– Вижу твой суррогат начал на тебя действовать, заговариваешься: с себя он Добрыню напишет. Да, у тебя морда первоклассника, как выглажена, а глаза – у японца шире.

– Воображение у художников неизмеримо, можно многое округлить и расширить. Иначе будет пресно и несмотрибельно.

– Чаво, чаво, неприбыльно?

– Несмотрибельно.

– У тебя картина на лбу дома висит, куда уж смотрибельней. А на счет Петрова ты прав, он не тольки на Илью Муромца похож, еще и первый воскресший после Иисуса Христа человек.

– А ведь, правда, он умер. Почему же сидит у меня?

– А потому, что воскрес. Пришел из загробного мира. Все село уже знает, а знаменитый художник, – Кузьмич подмигнул Ивану, – нет. За это и тебе надо выпить, чтобы у Ивана все было хорошо. Тольки сначала срисуй с него Муромца. Подожди, а как же ты нарисуешь его портрет. Они же с Муромцем будут похожи? И Илью объявлять, что ли, воскресшим? Это надо обмозговать, но не сейчас. Рисуй, давай.

Репин действительно был мастеровитым художником, он расчертил лицо Ивана клеточками под номерами, и такие же разлиновал на бумаге. Через полчаса все было готово.

– Вот так бахчи делят, – похвалился художник.

– Так ты тогда дай нам и арбуз, в огороде у тебя их скольки? – предложил Кузьмич.

– Два осталось, хорошо, один дам, ради воскресшего Ивана. Подпрыгнуть хочу, замечательный будет Илья Муромец. Ведь в чем соль? Он из наших Выселок, в этом будет особая ценность картины.

– Да, и фамилия у вас знаменитая – Репин, – заметил Петров.

– А я бы картину на колокольню повесил, пусть все видят, други радуются, а вороги боятся, – предложил Кузьмич.

– И это правильно, такого шоу нигде нет и, видимо, не будет, я за, – одобрил Иван.

Взяв арбуз, они простились с художником, а отойдя от дома несколько шагов, услышали, как заиграла гармошка, и раздался веселый голос запевшего Репина.

Глава вторая

Улица, по которой они шли, называлась Пролетная. Почему, недоумевал Иван, если она на этом берегу деревни одна и тянется километра на три вдоль реки. Но спрашивать Кузьмича не стал, так как он уже открыл рот для другого объяснения.

– Угостят нас с тобой, Ваня, обязательно, в любом доме есть горилка, тольки у ветеринара Похлебкина нету. У него спирту полно. Но не пьет Похлебкин совсем с тех пор, как его Гитлер на рог насадил. Был навеселе и перепутал лекарства. Всадил Гитлеру в крестец вместо витамина укол от бешенства, бык и перебросил его через кормушку. Хорошо проткнул ногу до кости, и то ходит теперь, как я, с приседанием. А сейчас к марсианину зайдем.
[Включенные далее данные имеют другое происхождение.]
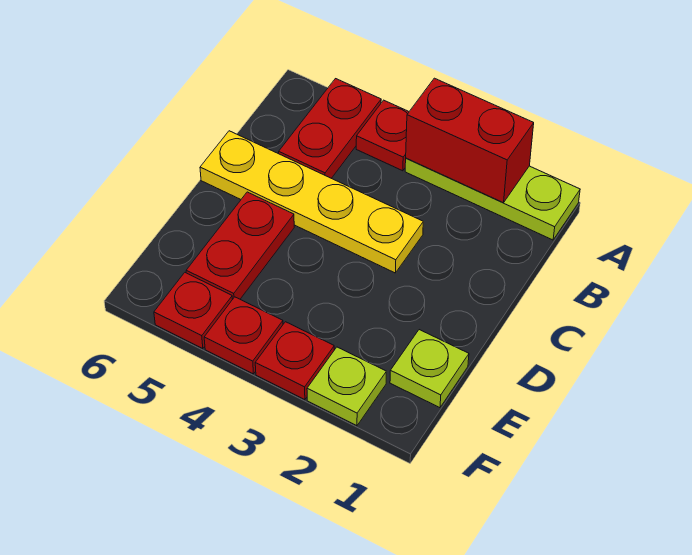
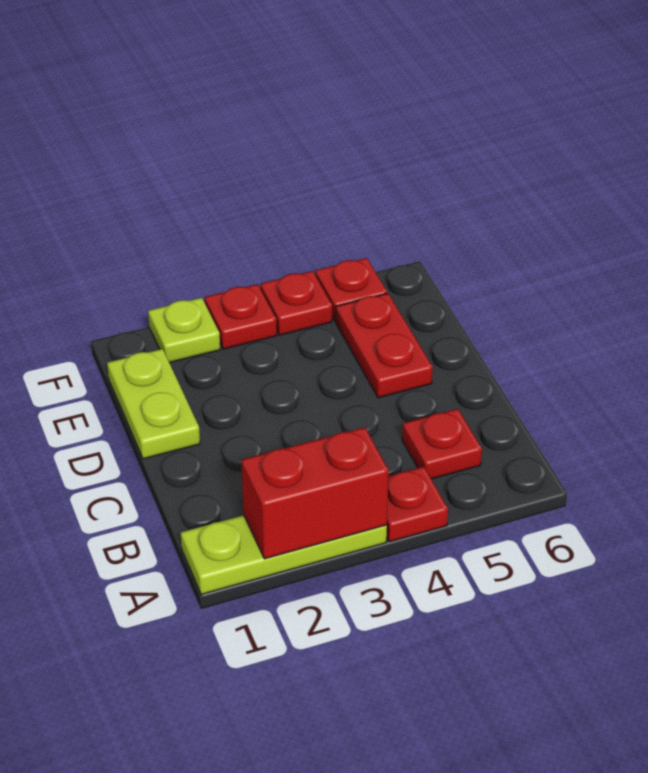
red 1x2 plate [279,79,381,178] -> red 1x1 plate [402,409,482,479]
yellow 1x4 plate [200,131,423,273] -> none
lime 1x1 plate [390,330,469,408] -> lime 1x2 plate [107,349,200,459]

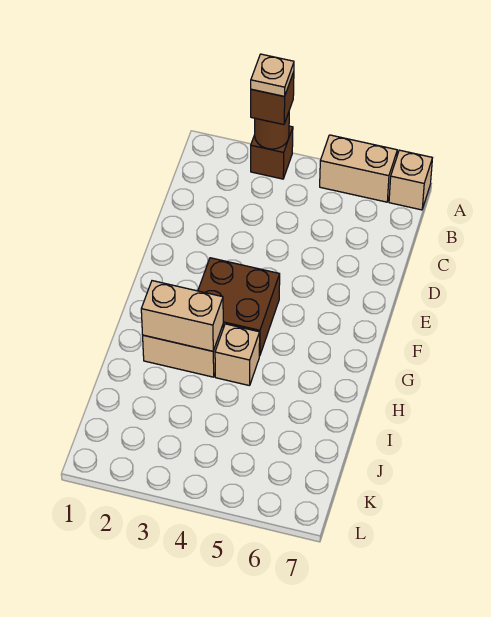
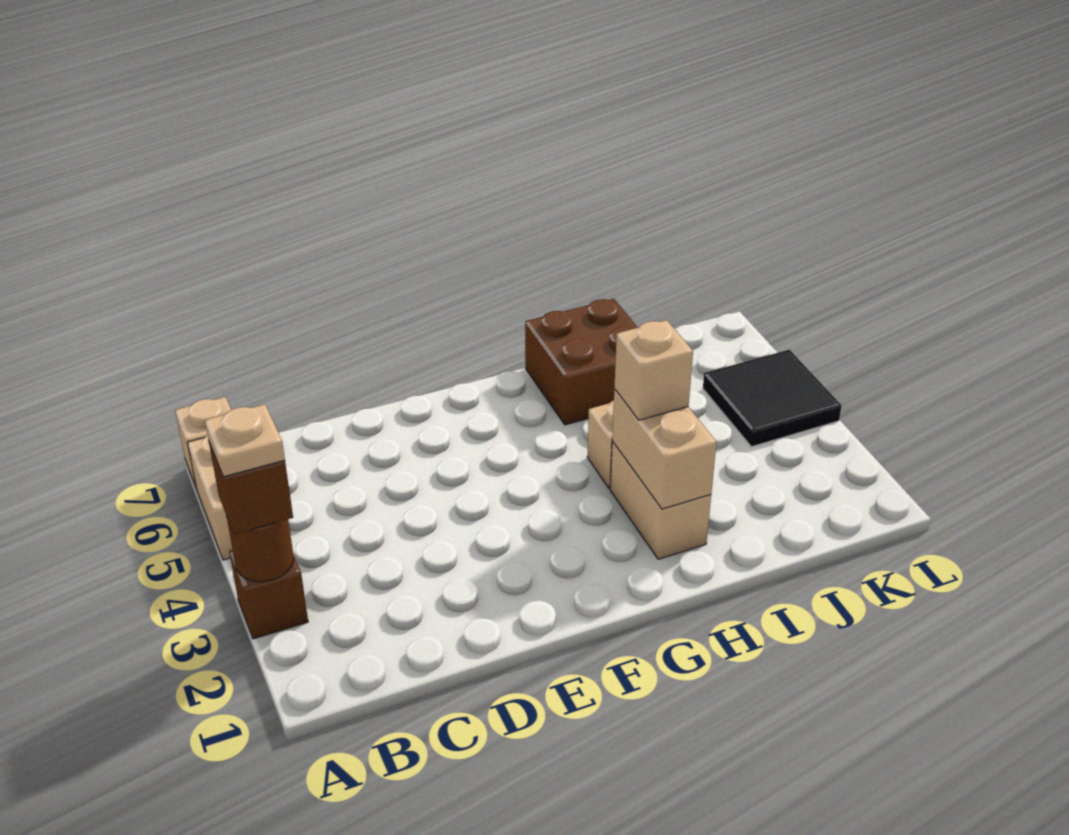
brown 2x2 brick [198,258,280,356] -> brown 2x2 brick moved to [525,299,638,425]
none -> tan 1x1 brick [614,320,693,420]
none -> black 2x2 tile [703,350,841,447]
– К кому? – не понял Иван.

– Вон, видишь дом с крышей в виде шара, вокруг него навалены кучи песка, здесь марсианин Рылов живет. Не удивляйся, хотя есть чему. А вот и он.

Из калитки вышел мужчина с бритой головой, от которой, как от зеркала, отражались солнечные зайчики. А голубые глаза наполнялись восхищением.

– Говорил я тебе, Кузьмич, что есть неземная жизнь, и не умирают люди. Доказательство вот, рядом с тобой. Чай, Софья рада, что Иван вернулся с того света, как бы воскрес, – сказал он.

– Не знаю, вернулся, чи нет, еще изучению подлежит этот вопрос, но пришлый вылитый Иван Петров, тольки без усов.

– Сбрил, и правильно. Я, вот, все брею, с тех пор, как на Марсе побывал. А ведь до сих пор никто этому не верит, потому что по-старому мыслят, без творческих идей и без учета современных научных достижений.

– Теперь будешь Петровым всем в морду тыкать? – осклабился Кузьмич.

– Мордой – не мордой, а тыкну с радостью. Возможно, Петров тоже был на одной из планет: тот свет еще никто не изучал, и нам он пока не подвластен. Я вас с Иваном заметил еще на колокольне, ибо в телескоп часто смотрю, изучая изменения, происходящие на Марсе. Сегодня увидел невероятное: каменная голова идола повернулась. Может быть такое? Может, если она живая. Нечем было мне это явление зафиксировать, к сожалению, была бы сенсация во всем научном мире, не только в ухологии.